Das fragten sich lange Zeit die Unterstützer des Offenen Briefes, der auch die Umsetzung des Koalitionsvertrages einfordert: Dort ist angekündigt, den § 119 Betriebsverfassungsgesetz von einem Antrags- zu einem Offizialdelikt aufzuwerten. Dieser Paragraph stellt die Be- und Verhinderung von Betriebsratsarbeit unter Strafe. Bei einer Aufwertung müssten die Staatsanwaltschaften von sich aus gegen Arbeitgeber ermitteln, sobald ihnen ein Fall bekannt wird. Bisher müssen Betriebsräte oder Gewerkschaften Anzeige erstatten, was viel zu selten erfolgt, weil viele Betriebsräte diesen Schritt nicht wagen. Das Bundesarbeitsministerium ist für die Regelung solcher Fragen federführend zuständig, deshalb sollten die Unterschriften an den zuständigen Minister Hubertus Heil (SPD) übergeben werden.
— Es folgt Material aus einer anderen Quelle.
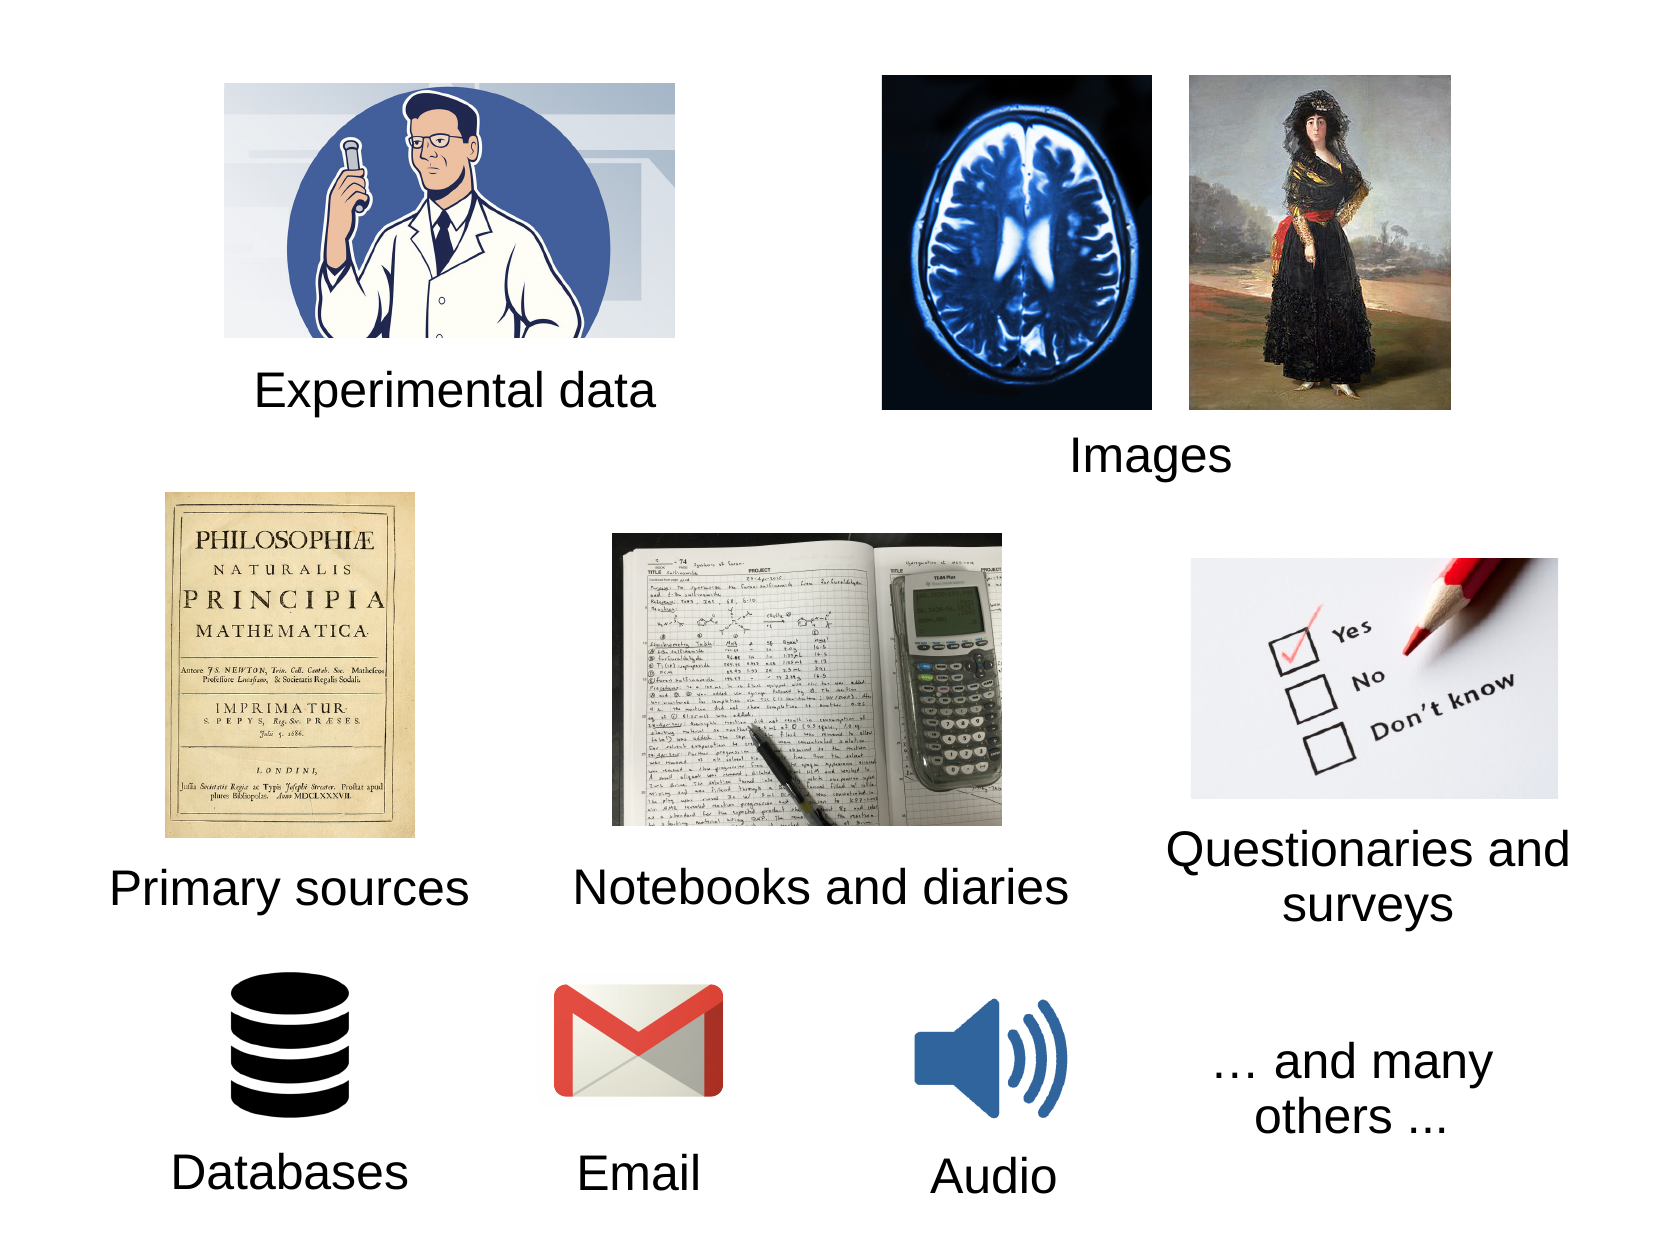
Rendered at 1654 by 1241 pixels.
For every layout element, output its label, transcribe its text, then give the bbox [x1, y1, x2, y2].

picture [1190, 558, 1559, 799]
picture [165, 492, 415, 838]
text_box Databases [124, 1141, 455, 1203]
text_box … and many others ... [1134, 1005, 1570, 1173]
text_box Images [1039, 424, 1263, 486]
picture [1189, 75, 1451, 410]
text_box Questionaries and surveys [1110, 815, 1626, 938]
picture [537, 973, 740, 1108]
picture [199, 954, 380, 1135]
picture [879, 974, 1100, 1141]
text_box Primary sources [86, 842, 492, 934]
picture [881, 75, 1152, 410]
text_box Audio [896, 1145, 1092, 1207]
text_box Email [541, 1143, 737, 1204]
text_box Notebooks and diaries [523, 843, 1110, 931]
picture [224, 83, 675, 338]
picture [612, 533, 1002, 826]
text_box Experimental data [218, 359, 692, 421]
Knapp 3.000 Unterschriften waren zusammengekommen. Dabei handelt es sich nicht um zufällig eingesammelte Unterschriften. Ganze Betriebsratsgremien haben den Brief gemeinsam diskutiert und unterzeichnet, außerdem zahlreiche bekannte Gewerkschafter wie Jürgen Peters, der ehemalige 1. Vorsitzende der IG Metall, Jürgen Kerner, heute 2. Vorsitzender derselben Gewerkschaft, und der renommierte Arbeitsrechtler Wolfgang Däubler.
Mehrere Anläufe der Initiatoren des Briefes, das Mannheimer Komitee „Solidarität gegen Betriebsrats-Mobbing!“, Work Watch e.V. und die Anlaufstelle Union Busting beim IG Metall-Vorstand, scheiterten zunächst am Unwillen von Mitarbeiter:innen des Arbeitsministeriums. Dank der Unterstützung durch den Vorstand der SPD-Arbeitsgemeinschaft für Arbeit (AfA) ergab sich dann doch noch die Gelegenheit, auf dem Bundeskongress der AfA am 4. Mai in Berlin die Unterschriften an den Arbeitsminister zu übergeben.
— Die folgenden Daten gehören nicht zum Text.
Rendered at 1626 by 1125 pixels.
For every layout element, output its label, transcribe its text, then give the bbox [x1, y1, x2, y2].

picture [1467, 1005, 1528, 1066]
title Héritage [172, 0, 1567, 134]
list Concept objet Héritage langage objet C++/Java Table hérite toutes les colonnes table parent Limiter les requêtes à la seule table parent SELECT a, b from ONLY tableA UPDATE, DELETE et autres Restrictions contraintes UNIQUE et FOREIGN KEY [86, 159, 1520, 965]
Nach seinem Redebeitrag stand Hubertus Heil Vertretern des Mannheimer Komitees und von Work Watch zum Austausch zur Verfügung, die die durch das Mobbing erkrankten Betriebsräte von ProMinent vertraten. Der Bundesarbeitsminister sagte zu, wegen des Betriebsrats-Mobbings das Gespräch mit Rainer Dulger zu suchen und die davon Betroffenen sowie die Unterstützer des Offenen Briefes über das Ergebnis des Gesprächs zu informieren. Außerdem kündigte er an, noch vor Ende der Legislaturperiode die Initiative zur Aufwertung des § 119 BetrVG in Angriff zu nehmen.
Zuvor hatten mehrere Betriebsräte und Gewerkschafter:innen vor dem Haus der Deutschen Wirtschaft in der Hauptstadt eine Protestaktion durchgeführt. Sie wiesen darauf hin, dass dort mit der BDA, dem BDI und der DIHK die Organisationen sitzen, die kein Interesse an einem aufgewerteten § 119 haben. Denn dann würden sich unter anderem auch die Verantwortlichen für das Betriebsrats-Mobbing bei ProMinent der realen Gefahr einer strafrechtlichen Verfolgung aussetzen.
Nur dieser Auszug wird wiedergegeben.